▶ **AVAILABLE DATA**
++++++++++
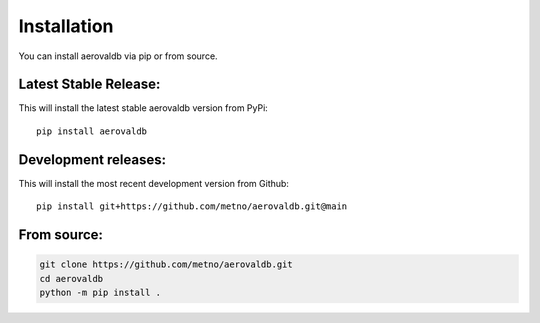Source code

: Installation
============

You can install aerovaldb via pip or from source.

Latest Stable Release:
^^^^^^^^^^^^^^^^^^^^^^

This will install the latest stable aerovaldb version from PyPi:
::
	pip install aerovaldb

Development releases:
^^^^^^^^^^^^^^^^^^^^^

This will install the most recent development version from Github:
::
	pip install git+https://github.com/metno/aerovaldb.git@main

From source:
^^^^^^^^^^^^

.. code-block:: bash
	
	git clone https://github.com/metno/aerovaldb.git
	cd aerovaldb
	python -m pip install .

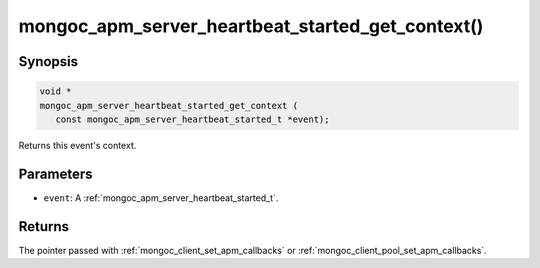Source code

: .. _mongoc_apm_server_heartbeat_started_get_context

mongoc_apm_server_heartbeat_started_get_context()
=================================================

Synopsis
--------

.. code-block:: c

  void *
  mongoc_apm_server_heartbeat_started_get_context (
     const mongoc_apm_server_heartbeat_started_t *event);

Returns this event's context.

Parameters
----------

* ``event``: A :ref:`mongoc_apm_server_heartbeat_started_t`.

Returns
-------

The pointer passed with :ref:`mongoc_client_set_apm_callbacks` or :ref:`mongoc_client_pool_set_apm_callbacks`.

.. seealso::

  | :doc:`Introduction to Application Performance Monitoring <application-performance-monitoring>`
++++++++++
▶ **TO DO**
Write out each entry exactly as given, omitting any picture.

▶ **OUTPUT FOR THIS EXERCISE**
Source code

: Installation
============

You can install aerovaldb via pip or from source.

Latest Stable Release:
^^^^^^^^^^^^^^^^^^^^^^

This will install the latest stable aerovaldb version from PyPi:
::
	pip install aerovaldb

Development releases:
^^^^^^^^^^^^^^^^^^^^^

This will install the most recent development version from Github:
::
	pip install git+https://github.com/metno/aerovaldb.git@main

From source:
^^^^^^^^^^^^

.. code-block:: bash
	
	git clone https://github.com/metno/aerovaldb.git
	cd aerovaldb
	python -m pip install .

Source code

: .. _mongoc_apm_server_heartbeat_started_get_context

mongoc_apm_server_heartbeat_started_get_context()
=================================================

Synopsis
--------

.. code-block:: c

  void *
  mongoc_apm_server_heartbeat_started_get_context (
     const mongoc_apm_server_heartbeat_started_t *event);

Returns this event's context.

Parameters
----------

* ``event``: A :ref:`mongoc_apm_server_heartbeat_started_t`.

Returns
-------

The pointer passed with :ref:`mongoc_client_set_apm_callbacks` or :ref:`mongoc_client_pool_set_apm_callbacks`.

.. seealso::

  | :doc:`Introduction to Application Performance Monitoring <application-performance-monitoring>`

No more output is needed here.